A chance oferecida pelo segundo turno não foi aproveitada. A briga nas hostes progressistas não parou. Como crianças, cada lado pede que o outro reconheça sua culpa, que foi que ele que começou e que, sem as necessárias desculpas, não fará as pazes. A infantilidade reinante chega a ser patética. E a briga se estendeu para o interior de cada bloco, como atestam as acusações públicas de Alckmin a Dória e as de Cid Gomes ao PT.
Já faz um bom tempo que os progressistas não se veem como integrantes de um mesmo grupo, mas seus adversários sabem bem quem estão derrotando. Como afirmou o tetraneto, sairão de cenas os que acreditam que as “leis devem ser criadas para fazer justiça social e buscar atingir a igualdade sempre que possível em todos os aspectos da sociedade.”
O príncipe está coberto de razão: foram estas as ideias mestras a ditar as políticas públicas e a ação do Estado desde a redemocratização. É contra este movimento, é contra esta direção dada às politicas que Bolsonaro se insurge.
O tetraneto, contudo, não foi capaz apresentar o programa positivo dos conservadores. O máximo que conseguiu foi afirmar sua crença na existência de uma ordem social natural: “O aprendizado para todos é que os avanços da sociedade se devem mais em função das ações da própria sociedade, e não dos mandos e desmandos da legislação.”

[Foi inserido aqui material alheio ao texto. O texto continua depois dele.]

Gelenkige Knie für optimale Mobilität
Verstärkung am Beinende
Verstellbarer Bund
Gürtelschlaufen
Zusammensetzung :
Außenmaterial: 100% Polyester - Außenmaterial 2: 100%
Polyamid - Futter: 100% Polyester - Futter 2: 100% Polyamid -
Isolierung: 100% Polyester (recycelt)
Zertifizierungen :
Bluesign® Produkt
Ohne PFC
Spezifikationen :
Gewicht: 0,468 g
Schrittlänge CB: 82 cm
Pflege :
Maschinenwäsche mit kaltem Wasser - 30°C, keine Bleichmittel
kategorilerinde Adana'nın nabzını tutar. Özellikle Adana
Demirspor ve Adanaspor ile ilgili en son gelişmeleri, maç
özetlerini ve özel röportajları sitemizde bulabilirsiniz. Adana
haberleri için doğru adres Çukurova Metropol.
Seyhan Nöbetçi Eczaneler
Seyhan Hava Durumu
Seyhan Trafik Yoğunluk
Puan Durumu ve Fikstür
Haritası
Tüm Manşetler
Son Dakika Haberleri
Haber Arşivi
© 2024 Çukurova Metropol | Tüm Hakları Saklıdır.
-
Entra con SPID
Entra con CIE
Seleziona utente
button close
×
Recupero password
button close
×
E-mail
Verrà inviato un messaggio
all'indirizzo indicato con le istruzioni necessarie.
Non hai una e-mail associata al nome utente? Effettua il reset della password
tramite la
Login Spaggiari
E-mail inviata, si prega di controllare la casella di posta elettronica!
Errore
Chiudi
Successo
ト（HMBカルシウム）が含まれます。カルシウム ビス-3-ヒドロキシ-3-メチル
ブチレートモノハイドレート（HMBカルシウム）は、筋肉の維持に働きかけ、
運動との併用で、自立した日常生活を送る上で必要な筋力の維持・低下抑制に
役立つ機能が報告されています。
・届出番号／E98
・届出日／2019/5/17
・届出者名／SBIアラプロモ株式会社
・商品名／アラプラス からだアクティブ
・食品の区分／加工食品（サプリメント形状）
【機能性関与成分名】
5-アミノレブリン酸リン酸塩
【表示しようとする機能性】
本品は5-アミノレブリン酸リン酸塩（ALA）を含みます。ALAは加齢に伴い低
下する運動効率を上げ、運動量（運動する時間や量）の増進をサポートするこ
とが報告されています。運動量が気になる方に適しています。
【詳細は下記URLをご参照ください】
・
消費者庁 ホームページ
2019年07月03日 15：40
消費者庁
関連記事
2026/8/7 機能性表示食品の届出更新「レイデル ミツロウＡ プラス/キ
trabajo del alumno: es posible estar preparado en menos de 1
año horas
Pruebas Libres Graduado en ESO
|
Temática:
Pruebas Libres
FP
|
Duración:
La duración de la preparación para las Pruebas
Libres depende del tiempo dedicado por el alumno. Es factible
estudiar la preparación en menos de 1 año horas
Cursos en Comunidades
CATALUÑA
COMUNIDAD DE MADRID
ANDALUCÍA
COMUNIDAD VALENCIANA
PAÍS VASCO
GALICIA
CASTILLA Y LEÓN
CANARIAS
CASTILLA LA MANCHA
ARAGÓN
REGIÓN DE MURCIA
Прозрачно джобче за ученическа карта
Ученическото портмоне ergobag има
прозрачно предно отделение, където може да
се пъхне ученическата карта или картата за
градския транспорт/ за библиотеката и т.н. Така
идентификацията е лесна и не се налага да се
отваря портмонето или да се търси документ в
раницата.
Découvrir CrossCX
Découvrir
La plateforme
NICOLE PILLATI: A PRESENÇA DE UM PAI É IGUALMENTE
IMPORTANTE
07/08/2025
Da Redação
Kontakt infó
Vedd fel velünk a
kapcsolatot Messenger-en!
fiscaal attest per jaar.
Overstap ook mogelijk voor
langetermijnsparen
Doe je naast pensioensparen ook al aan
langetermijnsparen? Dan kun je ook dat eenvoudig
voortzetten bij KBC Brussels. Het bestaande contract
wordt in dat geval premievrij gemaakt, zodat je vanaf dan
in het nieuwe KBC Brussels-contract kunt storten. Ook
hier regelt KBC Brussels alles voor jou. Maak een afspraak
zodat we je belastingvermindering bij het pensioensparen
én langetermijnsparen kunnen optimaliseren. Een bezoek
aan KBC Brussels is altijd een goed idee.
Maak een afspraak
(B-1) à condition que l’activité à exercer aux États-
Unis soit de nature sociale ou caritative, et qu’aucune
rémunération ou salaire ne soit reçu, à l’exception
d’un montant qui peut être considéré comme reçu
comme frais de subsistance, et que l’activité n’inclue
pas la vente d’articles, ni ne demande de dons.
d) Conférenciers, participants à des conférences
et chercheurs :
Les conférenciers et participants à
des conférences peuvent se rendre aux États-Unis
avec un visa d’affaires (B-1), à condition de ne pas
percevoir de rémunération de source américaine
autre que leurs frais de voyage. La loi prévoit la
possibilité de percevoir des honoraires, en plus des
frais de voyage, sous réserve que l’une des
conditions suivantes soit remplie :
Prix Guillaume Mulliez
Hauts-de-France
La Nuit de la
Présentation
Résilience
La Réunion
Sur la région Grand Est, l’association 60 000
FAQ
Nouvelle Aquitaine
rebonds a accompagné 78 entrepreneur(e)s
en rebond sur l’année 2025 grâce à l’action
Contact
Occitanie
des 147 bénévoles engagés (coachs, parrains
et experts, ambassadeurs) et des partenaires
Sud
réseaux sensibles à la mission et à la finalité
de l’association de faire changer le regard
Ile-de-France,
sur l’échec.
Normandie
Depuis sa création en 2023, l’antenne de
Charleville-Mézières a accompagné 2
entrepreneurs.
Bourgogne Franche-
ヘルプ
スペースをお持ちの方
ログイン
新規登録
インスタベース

Sabe-se lá o que o príncipe quis dizer com isto, mas sabe-se com certeza que a ordem social nada tem de natural, que conflitos sociais não se resolvem ‘sem os mandos e desmandos da lei.’
O fato é que o discurso de Bolsonaro vai muito além deste conservadorismo edulcorado. O tetraneto lança mão de perguntas retóricas para enfrentar a questão: “Mas será que o medo dos progressistas é justificável? Veremos um retrocesso nas nossas relações sociais com os conservadores no poder?”
O príncipe acredita que os temores de retrocesso como a intolerância e o recurso à violência contra adversários seriam infundados: “O conservadorismo não é intolerante muito menos retrógrado; é simplesmente natural e evolui conforme as gerações de maneira livre.”
De novo, difícil saber o que seja evoluir de maneira livre, mas sabe-se que um dos cotados a ocupar o Ministério da Educação acredita que a evolução natural das espécies deve ser banida das escolas. Poderia haver evidência mais clara de retrocesso? Não sei se Dom Pedro leu Darwin, mas sabe-se que era um entusiasta da ciência.
O fato é que quem forma juízos a partir das informações disponíveis tem razões de sobra para temer. O líder dos conservadores está longe de ser o moderado razoável que o tetraneto procura vender. Basta lembrar que, no Roda Viva, já em campanha, Bolsonaro fez questão de registar sua idolatria ao Coronel Brilhante Ustra. Precisa mais? Há algo mais bárbaro e repugnante que a tortura?
No mundo do faz de conta, beijos de princesas castas transformam sapos horrendos em príncipes garbosos. No mundo real, não há varinha de condão que transforme feras toscas em seres civilizados. O retrocesso será inevitável.
*Fernando Limongi é professor do DCP/USP, da EESP-FGV e pesquisador do Cebrap.